Saturday, December 26, 2009
Back in early June of this year while we were still in the middle of making things fit into a smaller shop when I was still working at UEM, we had a CNC programmer named Manny that got tickets to go see a guitarist that he’d never heard of that was playing at the Brewery Arts Center right here in Carson City. As I recall, Manny is quite the musician himself so if he’d never heard of the guy I didn’t really think anything of it. So he and his girlfriend went and I went to the movies instead as I recall. The following Monday I discovered who exactly the unknown guitarist was that Manny went and seen right here in my own back yard. It was Robben Ford and The Blue Line. Trust me, that will teach me to not ask for names next time. My butt was sore for three months for all of the constant kicking myself there that I was doing. Please come back anytime Robben… pleeeeeeeeeeassse??

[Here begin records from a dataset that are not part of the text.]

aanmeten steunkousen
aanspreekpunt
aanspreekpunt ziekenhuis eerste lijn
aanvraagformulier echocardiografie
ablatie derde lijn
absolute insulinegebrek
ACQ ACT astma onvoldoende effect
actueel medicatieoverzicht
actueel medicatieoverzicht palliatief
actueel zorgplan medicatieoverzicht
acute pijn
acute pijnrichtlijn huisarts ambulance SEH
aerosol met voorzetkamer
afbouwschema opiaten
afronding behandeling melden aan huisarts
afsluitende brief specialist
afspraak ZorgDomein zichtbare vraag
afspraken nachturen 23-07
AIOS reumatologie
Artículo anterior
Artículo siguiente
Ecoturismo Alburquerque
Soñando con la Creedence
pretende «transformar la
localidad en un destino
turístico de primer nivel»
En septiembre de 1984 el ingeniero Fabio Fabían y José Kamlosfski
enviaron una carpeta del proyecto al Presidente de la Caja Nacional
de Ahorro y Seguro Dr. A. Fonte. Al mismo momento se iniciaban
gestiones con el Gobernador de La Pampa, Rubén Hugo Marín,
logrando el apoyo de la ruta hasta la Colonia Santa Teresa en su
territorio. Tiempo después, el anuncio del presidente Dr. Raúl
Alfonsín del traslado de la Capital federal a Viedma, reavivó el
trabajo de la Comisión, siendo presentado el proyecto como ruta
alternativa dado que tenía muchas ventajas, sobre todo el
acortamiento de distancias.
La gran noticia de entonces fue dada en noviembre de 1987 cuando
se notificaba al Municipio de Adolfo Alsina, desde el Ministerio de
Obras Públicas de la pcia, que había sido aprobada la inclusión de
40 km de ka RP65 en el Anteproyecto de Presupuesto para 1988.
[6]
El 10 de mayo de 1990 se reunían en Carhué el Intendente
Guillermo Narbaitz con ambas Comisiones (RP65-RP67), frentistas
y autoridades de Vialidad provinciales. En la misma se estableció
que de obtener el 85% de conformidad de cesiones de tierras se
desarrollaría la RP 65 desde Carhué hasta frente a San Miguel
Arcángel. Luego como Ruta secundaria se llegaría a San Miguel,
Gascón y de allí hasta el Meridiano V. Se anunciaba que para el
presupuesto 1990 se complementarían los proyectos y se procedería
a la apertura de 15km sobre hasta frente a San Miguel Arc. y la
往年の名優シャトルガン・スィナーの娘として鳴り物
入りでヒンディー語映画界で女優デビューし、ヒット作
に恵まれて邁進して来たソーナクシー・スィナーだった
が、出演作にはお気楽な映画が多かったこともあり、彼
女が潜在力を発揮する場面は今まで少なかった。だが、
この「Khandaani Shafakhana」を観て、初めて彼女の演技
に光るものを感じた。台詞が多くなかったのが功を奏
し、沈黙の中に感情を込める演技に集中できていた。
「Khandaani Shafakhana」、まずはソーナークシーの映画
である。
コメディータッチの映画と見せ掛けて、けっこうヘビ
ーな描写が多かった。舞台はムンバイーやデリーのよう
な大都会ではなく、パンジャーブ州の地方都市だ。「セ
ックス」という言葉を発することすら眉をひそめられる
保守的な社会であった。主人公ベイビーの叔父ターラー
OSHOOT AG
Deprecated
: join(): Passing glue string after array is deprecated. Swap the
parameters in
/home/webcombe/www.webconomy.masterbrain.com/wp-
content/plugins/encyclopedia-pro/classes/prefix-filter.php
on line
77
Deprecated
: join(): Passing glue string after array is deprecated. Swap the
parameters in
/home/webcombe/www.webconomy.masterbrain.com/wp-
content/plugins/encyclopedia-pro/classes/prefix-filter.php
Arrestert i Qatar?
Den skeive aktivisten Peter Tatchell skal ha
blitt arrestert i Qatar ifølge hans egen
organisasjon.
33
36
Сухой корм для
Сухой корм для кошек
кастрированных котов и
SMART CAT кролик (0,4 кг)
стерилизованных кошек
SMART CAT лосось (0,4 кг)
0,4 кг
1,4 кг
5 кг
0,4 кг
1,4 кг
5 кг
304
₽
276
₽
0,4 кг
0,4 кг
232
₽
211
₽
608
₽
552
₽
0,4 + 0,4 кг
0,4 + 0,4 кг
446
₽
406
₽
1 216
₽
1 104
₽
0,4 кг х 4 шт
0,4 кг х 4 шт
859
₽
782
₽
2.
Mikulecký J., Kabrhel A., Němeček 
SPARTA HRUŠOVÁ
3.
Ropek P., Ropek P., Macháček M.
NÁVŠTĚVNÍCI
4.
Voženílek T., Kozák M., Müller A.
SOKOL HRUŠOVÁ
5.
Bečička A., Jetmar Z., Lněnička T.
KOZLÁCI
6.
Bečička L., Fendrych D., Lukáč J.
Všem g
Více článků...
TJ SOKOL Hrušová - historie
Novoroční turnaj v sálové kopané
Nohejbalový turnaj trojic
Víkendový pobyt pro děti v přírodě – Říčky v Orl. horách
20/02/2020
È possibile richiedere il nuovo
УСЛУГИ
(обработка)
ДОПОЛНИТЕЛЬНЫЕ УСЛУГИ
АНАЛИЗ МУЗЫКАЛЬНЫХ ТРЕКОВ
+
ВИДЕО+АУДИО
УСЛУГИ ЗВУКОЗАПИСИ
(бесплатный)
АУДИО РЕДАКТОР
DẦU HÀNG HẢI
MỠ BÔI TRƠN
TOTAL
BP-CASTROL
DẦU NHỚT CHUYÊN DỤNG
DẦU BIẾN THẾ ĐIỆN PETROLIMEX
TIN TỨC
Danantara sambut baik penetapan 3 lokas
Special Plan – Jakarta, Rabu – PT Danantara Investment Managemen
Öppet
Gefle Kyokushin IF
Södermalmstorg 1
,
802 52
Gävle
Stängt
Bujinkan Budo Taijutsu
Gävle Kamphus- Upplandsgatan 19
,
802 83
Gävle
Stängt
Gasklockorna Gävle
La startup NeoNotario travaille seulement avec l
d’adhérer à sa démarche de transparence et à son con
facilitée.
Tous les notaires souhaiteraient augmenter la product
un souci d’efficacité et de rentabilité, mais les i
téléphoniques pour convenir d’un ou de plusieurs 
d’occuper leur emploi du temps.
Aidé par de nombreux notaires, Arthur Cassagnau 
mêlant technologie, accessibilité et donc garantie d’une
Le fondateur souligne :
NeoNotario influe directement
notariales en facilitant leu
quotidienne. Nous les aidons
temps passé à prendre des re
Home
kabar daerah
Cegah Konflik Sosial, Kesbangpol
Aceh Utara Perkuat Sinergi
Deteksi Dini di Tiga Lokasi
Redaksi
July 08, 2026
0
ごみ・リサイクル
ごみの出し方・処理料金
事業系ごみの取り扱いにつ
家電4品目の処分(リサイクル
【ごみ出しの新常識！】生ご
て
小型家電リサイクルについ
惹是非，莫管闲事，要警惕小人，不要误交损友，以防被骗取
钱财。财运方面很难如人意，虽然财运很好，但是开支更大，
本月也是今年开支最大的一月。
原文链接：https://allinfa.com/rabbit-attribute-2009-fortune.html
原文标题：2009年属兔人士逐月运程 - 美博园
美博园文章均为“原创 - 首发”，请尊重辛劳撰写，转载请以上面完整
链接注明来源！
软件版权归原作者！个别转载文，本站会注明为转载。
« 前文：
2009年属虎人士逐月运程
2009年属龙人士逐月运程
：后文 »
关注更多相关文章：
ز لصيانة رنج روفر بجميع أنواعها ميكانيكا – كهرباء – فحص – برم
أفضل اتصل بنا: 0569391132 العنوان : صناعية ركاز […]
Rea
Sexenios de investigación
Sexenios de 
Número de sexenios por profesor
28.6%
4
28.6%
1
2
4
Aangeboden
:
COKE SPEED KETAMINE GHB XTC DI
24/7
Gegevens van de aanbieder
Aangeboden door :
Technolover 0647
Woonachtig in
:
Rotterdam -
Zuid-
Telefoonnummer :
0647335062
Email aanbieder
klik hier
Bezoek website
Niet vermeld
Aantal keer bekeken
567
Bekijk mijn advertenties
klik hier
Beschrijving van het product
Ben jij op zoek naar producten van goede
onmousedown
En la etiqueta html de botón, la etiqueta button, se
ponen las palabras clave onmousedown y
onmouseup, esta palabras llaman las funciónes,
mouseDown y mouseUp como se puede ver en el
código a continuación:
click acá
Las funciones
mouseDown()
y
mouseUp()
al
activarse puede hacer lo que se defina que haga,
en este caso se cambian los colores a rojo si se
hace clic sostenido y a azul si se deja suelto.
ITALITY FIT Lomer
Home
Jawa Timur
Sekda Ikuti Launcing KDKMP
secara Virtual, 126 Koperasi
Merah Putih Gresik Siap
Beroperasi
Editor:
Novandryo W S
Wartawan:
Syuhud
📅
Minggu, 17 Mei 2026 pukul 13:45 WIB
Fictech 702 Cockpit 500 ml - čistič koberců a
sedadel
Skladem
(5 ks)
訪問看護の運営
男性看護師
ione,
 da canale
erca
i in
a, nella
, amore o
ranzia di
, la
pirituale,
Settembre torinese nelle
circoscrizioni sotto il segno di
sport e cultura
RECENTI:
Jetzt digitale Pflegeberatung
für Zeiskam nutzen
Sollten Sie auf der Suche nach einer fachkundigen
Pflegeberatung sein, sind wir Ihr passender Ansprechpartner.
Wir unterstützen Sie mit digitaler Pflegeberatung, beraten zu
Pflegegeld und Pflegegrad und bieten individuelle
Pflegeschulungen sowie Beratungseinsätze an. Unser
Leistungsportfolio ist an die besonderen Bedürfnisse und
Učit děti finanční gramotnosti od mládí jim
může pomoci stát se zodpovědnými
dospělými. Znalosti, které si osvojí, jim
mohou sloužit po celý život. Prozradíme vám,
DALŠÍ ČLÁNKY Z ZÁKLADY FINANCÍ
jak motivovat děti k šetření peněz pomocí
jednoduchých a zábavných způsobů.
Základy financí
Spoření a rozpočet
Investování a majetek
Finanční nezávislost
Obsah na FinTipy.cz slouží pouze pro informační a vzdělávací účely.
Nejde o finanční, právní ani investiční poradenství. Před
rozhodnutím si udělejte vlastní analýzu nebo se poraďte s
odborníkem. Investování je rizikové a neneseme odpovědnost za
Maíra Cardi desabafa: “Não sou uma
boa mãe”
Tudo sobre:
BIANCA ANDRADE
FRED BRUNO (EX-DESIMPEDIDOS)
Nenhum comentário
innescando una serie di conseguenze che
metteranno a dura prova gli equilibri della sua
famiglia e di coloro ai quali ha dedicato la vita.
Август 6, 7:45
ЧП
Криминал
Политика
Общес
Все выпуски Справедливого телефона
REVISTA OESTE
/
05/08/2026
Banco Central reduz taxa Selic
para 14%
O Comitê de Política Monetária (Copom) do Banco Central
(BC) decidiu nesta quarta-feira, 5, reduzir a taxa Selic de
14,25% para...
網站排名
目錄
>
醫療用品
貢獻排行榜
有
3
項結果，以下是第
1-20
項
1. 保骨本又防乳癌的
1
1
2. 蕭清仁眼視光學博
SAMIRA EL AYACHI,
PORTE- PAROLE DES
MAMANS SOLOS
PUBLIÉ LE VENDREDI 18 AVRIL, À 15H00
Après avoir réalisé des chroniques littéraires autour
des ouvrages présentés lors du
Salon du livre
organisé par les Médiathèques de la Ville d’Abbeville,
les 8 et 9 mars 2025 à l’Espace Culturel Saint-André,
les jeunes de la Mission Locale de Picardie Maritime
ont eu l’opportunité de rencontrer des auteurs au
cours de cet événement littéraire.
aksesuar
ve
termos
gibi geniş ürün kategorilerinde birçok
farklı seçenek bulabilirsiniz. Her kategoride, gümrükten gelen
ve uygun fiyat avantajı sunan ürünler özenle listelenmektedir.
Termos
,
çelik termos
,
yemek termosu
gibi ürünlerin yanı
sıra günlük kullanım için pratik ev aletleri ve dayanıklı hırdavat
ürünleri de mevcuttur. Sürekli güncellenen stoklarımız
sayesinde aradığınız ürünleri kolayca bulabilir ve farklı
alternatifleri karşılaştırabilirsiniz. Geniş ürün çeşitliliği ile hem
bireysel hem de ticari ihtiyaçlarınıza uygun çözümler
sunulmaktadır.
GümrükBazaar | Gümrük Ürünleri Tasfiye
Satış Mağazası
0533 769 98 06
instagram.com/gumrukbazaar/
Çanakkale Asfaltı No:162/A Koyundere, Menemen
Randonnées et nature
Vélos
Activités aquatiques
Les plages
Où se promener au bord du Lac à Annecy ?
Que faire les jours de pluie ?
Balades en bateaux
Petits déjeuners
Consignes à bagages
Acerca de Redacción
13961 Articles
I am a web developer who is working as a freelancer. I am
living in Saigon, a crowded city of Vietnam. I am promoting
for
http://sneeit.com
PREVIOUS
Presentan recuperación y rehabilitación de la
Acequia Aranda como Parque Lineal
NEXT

Thursday, December 17, 2009
When you think of a person that is a musical virtuoso you would normally think of someone who plays the Guitar, Violin, piano or any number of other instruments that seem to fit into the mainstream ideology of musicians and music fans everywhere. And while Bela Fleck could have easily became a virtuoso Guitarist he was drawn at an early age in the most unlikely musical direction when he first heard Earl Scruggs- (not a bad influence by the way)- playing the Banjo on the theme song to the Beverly Hillbillies television show. He picked up his first Banjo at the age of 15 from his Grandfather and enrolled in the Emily Dickinson school in Manhattan and later in the New York City High School of music and Art. His early career found him playing with various musicians who would continue to influence his playing and willingness to experiment with would almost be called a classical approach to the way he would come to play the banjo. He released a solo album in 1979 and toured the majority of the early 1980’s playing the bluegrass circuit with mandolin player Sam Bush , until he would eventually form the Flecktones in 1988. Since the inception of his recording career Bela Fleck has been nominated for all in all, 27 Grammy awards and has taken home the gold 11 times. He is widely considered by many to be the premier Banjo player in the world. There are times in life when Rock & Roll if even for a brief moment, infuses the faintest hint of staleness onto my musical palette, and I am curiously drawn to the unfamiliar and what can only be construed as completely different styles of music. Thankfully through a Blogstream friend- (Zappa Fan) during such a time, I was introduced to the unique musical style of Bela Fleck and The Flecktones. And I have been a fan ever since.
Tuesday, December 8, 2009
When I think back I suppose the first Pat Travers album that I have ever bought was; Crash and Burn. The howling tune that comes to mind would have to be; “Snorting Whiskey” although the haunting title track was the first Travers tune that I’d ever heard. Add to that the Albert King blues Standard; “Born Under a bad Sign” and you had one kick ass rock album. I quickly became a fan. Pat Travers, now there’s a name that always seems to float around in the back of nearly ever Rock & Roll junkies mind but you never seem to think of until it comes time to just rock your ass off. And our Canadian brother can Rock with the best of them.